Mempertanyakan Legitimasi Audit KPK soal Kasus Helikopter AW-101

Kasus dugaan korupsi pengadaan helikopter Augusta Westland AW-101 mencuat kembali dalam diskusi #Safari24 yang diselenggarakan oleh Total Politik. Hasil diskusi menyebut, terdapat proses hukum yang dipaksakan sejak kasus ini dimulai tahun 2017.

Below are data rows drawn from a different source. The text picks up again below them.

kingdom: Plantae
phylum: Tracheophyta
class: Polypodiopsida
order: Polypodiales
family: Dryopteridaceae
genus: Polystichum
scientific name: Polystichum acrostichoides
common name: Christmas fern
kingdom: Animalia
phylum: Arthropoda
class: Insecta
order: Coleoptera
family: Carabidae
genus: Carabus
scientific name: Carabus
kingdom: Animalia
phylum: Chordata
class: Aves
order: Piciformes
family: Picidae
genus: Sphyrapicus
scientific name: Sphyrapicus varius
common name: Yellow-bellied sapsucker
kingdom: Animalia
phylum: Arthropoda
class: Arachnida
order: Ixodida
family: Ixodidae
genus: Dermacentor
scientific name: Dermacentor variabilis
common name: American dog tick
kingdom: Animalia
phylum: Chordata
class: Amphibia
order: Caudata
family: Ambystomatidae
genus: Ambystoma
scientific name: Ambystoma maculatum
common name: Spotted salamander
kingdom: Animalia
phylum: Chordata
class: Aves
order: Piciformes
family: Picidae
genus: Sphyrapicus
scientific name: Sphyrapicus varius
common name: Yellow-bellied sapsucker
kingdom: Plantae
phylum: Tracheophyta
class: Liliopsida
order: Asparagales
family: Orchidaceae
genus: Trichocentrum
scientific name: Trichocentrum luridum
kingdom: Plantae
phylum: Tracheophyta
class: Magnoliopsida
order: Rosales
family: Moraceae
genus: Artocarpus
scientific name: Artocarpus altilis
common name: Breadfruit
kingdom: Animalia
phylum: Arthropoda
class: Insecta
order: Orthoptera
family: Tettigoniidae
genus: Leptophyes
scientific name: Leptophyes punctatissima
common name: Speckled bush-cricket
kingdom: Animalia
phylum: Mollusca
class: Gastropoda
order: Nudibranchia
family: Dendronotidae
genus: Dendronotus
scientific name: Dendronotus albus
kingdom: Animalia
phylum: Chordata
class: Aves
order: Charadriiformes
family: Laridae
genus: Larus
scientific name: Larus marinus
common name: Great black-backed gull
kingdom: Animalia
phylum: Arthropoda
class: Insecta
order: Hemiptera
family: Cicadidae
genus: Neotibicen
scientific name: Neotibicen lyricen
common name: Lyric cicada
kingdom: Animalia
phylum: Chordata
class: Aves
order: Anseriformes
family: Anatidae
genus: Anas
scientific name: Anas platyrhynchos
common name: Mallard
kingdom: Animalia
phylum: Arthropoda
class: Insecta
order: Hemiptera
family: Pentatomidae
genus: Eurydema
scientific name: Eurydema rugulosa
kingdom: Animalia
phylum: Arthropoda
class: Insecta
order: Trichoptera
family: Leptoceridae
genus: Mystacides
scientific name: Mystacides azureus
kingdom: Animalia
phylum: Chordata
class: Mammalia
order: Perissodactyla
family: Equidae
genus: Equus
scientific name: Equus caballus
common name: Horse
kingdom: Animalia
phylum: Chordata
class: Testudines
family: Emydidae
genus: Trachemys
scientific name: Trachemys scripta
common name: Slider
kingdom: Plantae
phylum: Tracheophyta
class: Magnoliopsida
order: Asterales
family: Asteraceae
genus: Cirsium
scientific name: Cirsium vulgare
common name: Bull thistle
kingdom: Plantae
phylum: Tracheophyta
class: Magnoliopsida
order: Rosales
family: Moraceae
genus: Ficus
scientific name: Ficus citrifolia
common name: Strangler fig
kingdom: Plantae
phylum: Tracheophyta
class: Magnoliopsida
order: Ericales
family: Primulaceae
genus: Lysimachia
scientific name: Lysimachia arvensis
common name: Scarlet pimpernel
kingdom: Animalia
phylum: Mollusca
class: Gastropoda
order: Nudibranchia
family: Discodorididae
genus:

Liputan6.com, Jakarta - Kasus dugaan korupsi pengadaan helikopter Augusta Westland AW-101 mencuat kembali dalam diskusi #Safari24 yang diselenggarakan oleh Total Politik. Hasil diskusi menyebut, terdapat proses hukum yang dipaksakan sejak kasus ini dimulai tahun 2017. Terutama dalam hal audit kerugian keuangan negara dalam kasus ini dilakukan internal KPK, bukan Badan Pengawasan Keuangan dan Pembangunan (BPKP).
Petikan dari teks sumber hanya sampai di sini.